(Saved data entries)

================================

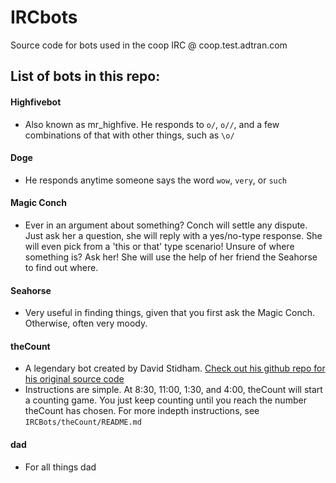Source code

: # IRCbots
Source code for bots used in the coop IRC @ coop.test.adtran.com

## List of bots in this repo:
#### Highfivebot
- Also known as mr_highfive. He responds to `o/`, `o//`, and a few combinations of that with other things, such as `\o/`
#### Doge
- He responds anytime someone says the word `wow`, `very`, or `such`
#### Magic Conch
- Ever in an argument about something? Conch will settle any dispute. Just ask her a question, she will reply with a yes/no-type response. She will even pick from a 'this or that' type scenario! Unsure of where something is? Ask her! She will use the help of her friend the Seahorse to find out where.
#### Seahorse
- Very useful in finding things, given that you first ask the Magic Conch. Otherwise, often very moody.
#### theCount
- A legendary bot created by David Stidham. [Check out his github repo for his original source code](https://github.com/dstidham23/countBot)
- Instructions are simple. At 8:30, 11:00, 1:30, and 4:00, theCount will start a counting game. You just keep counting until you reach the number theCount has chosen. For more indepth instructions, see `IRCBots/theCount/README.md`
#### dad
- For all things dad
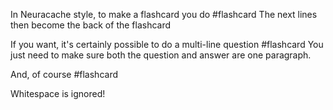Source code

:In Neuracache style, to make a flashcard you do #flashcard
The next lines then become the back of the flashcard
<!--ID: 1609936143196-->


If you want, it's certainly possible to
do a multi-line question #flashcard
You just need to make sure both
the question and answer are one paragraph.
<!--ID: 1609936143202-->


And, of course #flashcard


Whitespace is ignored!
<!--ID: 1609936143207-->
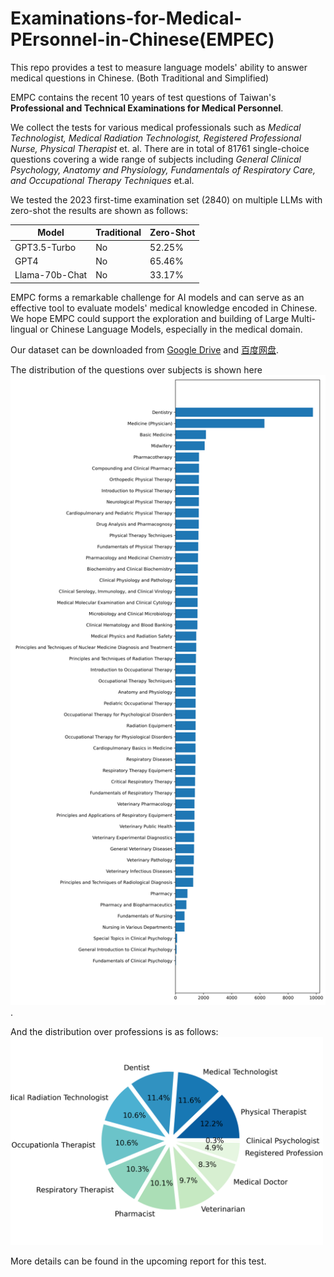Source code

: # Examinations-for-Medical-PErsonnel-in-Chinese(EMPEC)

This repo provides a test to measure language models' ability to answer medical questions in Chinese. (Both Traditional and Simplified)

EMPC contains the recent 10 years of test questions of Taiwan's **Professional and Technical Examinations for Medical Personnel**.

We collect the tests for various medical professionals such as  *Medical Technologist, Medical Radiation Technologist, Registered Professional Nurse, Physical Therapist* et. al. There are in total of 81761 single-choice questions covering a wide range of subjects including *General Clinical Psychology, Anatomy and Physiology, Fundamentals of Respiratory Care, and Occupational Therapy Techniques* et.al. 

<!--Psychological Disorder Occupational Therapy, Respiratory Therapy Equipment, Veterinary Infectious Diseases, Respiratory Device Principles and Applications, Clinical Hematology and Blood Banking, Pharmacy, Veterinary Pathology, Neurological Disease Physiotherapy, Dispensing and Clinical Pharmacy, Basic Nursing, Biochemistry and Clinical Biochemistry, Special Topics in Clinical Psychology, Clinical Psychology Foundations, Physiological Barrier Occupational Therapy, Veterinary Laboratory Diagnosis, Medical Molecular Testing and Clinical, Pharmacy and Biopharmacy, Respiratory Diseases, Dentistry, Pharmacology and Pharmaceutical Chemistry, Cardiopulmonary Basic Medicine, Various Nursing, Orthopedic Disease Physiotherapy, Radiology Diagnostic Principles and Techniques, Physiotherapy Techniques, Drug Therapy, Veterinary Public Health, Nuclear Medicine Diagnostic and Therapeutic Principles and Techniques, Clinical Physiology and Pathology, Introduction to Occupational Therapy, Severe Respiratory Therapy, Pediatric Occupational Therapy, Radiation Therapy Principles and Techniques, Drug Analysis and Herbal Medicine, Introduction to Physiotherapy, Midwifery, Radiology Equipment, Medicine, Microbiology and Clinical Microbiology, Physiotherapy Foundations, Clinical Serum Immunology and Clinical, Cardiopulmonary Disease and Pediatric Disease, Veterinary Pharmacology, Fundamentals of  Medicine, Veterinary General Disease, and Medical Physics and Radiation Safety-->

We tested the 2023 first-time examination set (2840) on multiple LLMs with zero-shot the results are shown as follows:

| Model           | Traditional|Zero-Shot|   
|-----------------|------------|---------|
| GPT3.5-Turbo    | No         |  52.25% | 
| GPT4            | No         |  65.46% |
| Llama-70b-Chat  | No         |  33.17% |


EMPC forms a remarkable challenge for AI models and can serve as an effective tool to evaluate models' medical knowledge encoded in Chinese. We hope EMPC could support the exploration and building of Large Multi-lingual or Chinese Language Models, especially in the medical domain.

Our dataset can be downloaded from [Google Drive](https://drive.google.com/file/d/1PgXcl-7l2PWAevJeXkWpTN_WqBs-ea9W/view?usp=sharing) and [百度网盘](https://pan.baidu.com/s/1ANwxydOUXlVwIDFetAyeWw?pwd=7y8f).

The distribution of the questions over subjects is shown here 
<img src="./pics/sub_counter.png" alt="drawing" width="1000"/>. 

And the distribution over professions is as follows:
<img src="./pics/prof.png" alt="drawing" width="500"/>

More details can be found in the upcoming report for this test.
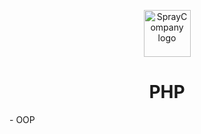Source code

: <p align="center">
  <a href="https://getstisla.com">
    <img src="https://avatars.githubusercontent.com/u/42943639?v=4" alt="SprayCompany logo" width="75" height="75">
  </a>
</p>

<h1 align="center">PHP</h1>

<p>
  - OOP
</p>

================================

WHAT YOU SHOULD DO
Leave out the pictures and restate, word for word, the lines from the top of the data through the line containing "#### Seahorse", both included.

TASK SOLUTION
Source code

: # IRCbots
Source code for bots used in the coop IRC @ coop.test.adtran.com

## List of bots in this repo:
#### Highfivebot
- Also known as mr_highfive. He responds to `o/`, `o//`, and a few combinations of that with other things, such as `\o/`
#### Doge
- He responds anytime someone says the word `wow`, `very`, or `such`
#### Magic Conch
- Ever in an argument about something? Conch will settle any dispute. Just ask her a question, she will reply with a yes/no-type response. She will even pick from a 'this or that' type scenario! Unsure of where something is? Ask her! She will use the help of her friend the Seahorse to find out where.
#### Seahorse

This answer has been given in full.